## [What to do]
A) Retype the 3C 75 passage between "The two mobile, reflective" and "these literary works.", inclusive.
B) Answer these questions from the 3C 75 passage:
(i) In which galaxy is 3C 75 located?
(ii) By what name is the final chapter of Ulysses known?
(iii) What are the two black shapes on the floor based on?
C) Can you carry on the 3C 75 passage, beginning right after its last sentence?

*** Opening Selected excerpt ***

3C 75 is a binary supermassive black hole system in the NGC 1128 galaxy. Bound together by their mutual gravity, these two black holes are spiralling around each other and will eventually merge. The title also bears the fusion of the last words from Beckett's The Unnamable and Joyce's Ulysses, respectively I'll go on and I will Yes. Both The Unnamable and the final chapter of Ulysses are monologues, one spoken by an unidentifiable "self", the other interior, known as Molly Bloom’s soliloquy.
The two mobile, reflective black shapes on the floor are based on macro photographs of the final full stops from the original handwritten manuscripts of both these literary works.

*** Closing Selected excerpt ***
*** Opening Available data ***

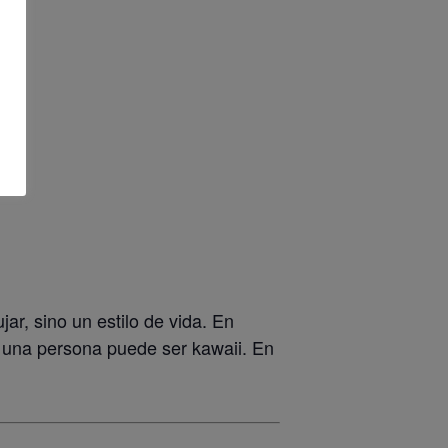
ar, sino un estilo de vida. En
e una persona puede ser kawaii. En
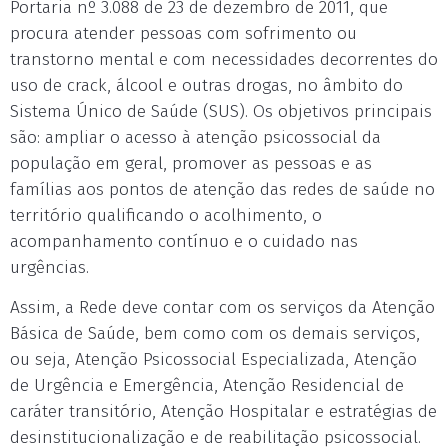
Portaria nº 3.088 de 23 de dezembro de 2011, que
procura atender pessoas com sofrimento ou
transtorno mental e com necessidades decorrentes do
uso de crack, álcool e outras drogas, no âmbito do
Sistema Único de Saúde (SUS). Os objetivos principais
são: ampliar o acesso à atenção psicossocial da
população em geral, promover as pessoas e as
famílias aos pontos de atenção das redes de saúde no
território qualificando o acolhimento, o
acompanhamento contínuo e o cuidado nas
urgências.
Assim, a Rede deve contar com os serviços da Atenção
Básica de Saúde, bem como com os demais serviços,
ou seja, Atenção Psicossocial Especializada, Atenção
de Urgência e Emergência, Atenção Residencial de
caráter transitório, Atenção Hospitalar e estratégias de
desinstitucionalização e de reabilitação psicossocial.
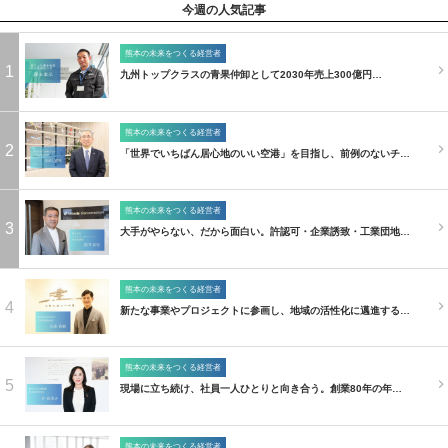
今週の人気記事
熊本の未来をつくる経営者
1
九州トップクラスの青果仲卸として2030年売上300億円…
熊本の未来をつくる経営者
2
「世界でいちばん居心地のいい空港」を目指し、前例のないチ…
熊本の未来をつくる経営者
3
大手がやらない、だから面白い。許認可・企業誘致・工業団地…
熊本の未来をつくる経営者
4
新たな事業やプロジェクトに参画し、地域の活性化に邁進する…
熊本の未来をつくる経営者
5
現場に立ち続け、社員一人ひとりと向き合う。創業80年の年…
熊本の未来をつくる経営者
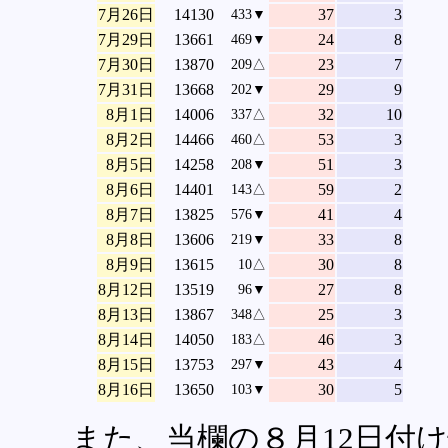
7月26日
14130
37
3
433▼
7月29日
13661
24
8
469▼
7月30日
13870
23
7
209△
7月31日
13668
29
9
202▼
8月1日
14006
32
10
337△
8月2日
14466
53
3
460△
8月5日
14258
51
3
208▼
8月6日
14401
59
2
143△
8月7日
13825
41
4
576▼
8月8日
13606
33
8
219▼
8月9日
13615
30
8
10△
8月12日
13519
27
8
96▼
8月13日
13867
25
3
348△
8月14日
14050
46
3
183△
8月15日
13753
43
4
297▼
8月16日
13650
30
5
103▼
また、当欄の８月12日付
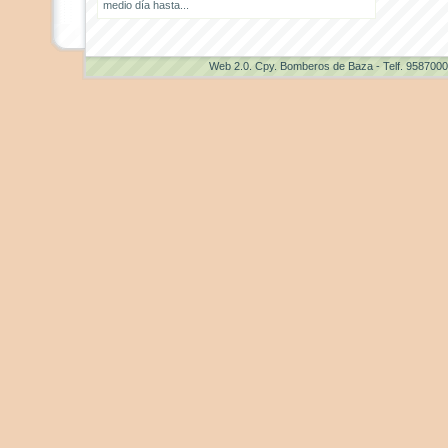
medio día hasta...
Web 2.0
. Cpy. Bomberos de Baza - Telf. 958700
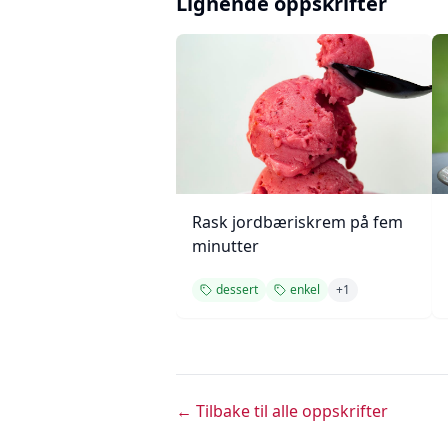
Lignende oppskrifter
Rask jordbæriskrem på fem
minutter
dessert
enkel
+
1
← Tilbake til alle oppskrifter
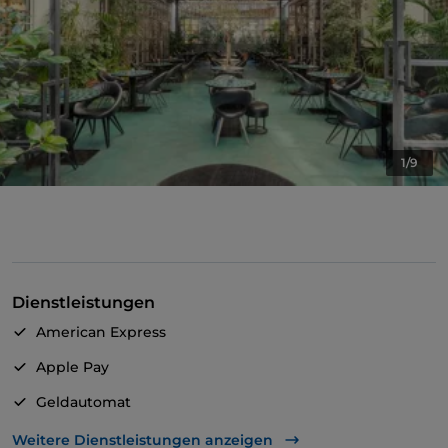
1/9
Dienstleistungen
American Express
Apple Pay
Geldautomat
Mastercard
Weitere Dienstleistungen anzeigen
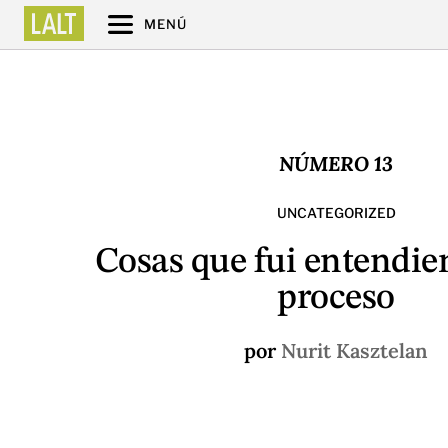
MENÚ
NÚMERO 13
UNCATEGORIZED
Cosas que fui entendie
proceso
por
Nurit Kasztelan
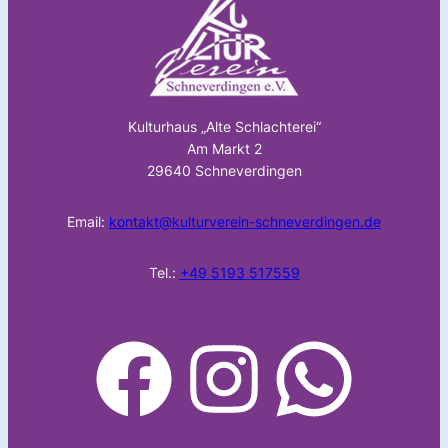
Kulturhaus „Alte Schlachterei“
Am Markt 2
29640 Schneverdingen
Email:
kontakt@kulturverein-schneverdingen.de
Tel.:
+49 5193 517559
facebook
Instagram
WhatsApp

*** Closing Available data ***

## [Answers to this exercise]
A)
The two mobile, reflective black shapes on the floor are based on macro photographs of the final full stops from the original handwritten manuscripts of both these literary works.

B)
(i) NGC 1128
(ii) Molly Bloom's soliloquy
(iii) Macro photographs of the final full stops from the original handwritten manuscripts of The Unnamable and Ulysses

C)
Black holes and full stops inscribed by two connected writers merge here in a project that addresses the question of representing what is not representable. Beckett once said that his own language appeared to him like a veil that must be torn apart in order to get at the nothingness behind it. The veil could be considered here as the luster where the viewer can see his own reflection, the surface of these shapes that were originally just punctuation marks signifying an end, each one aleatory and unique. This surface is the event horizon, the boundary of a black hole beyond which events cannot affect an outside observer, beyond which nothing can escape. Yet any object or light that approaches the horizon from the observer's perspective appears to never quite pass through.
Hidden at the core of the black hole is a singularity, a point of infinite density where space and time cease to exist as we know them, where all the rules of physics, language and representation break down. There is desire in both endings, the Unnamable will go on and Molly says yes. We all search for another image behind what is seen, other meanings behind the words we read, probably because we all came from a place where we were not, a singularity, whether abstract or carnal.
Finally, a recording will be added to the Process Room following a double bill talk given by Timothy O'Neill, calligrapher, historian and artist, and Luke Drury, professor and director of the School of Cosmic Physics at the Dublin Institute for Advanced Studies. This talk is taking place on Tuesday 13th July at 4.30pm in the Lecture Room at IMMA.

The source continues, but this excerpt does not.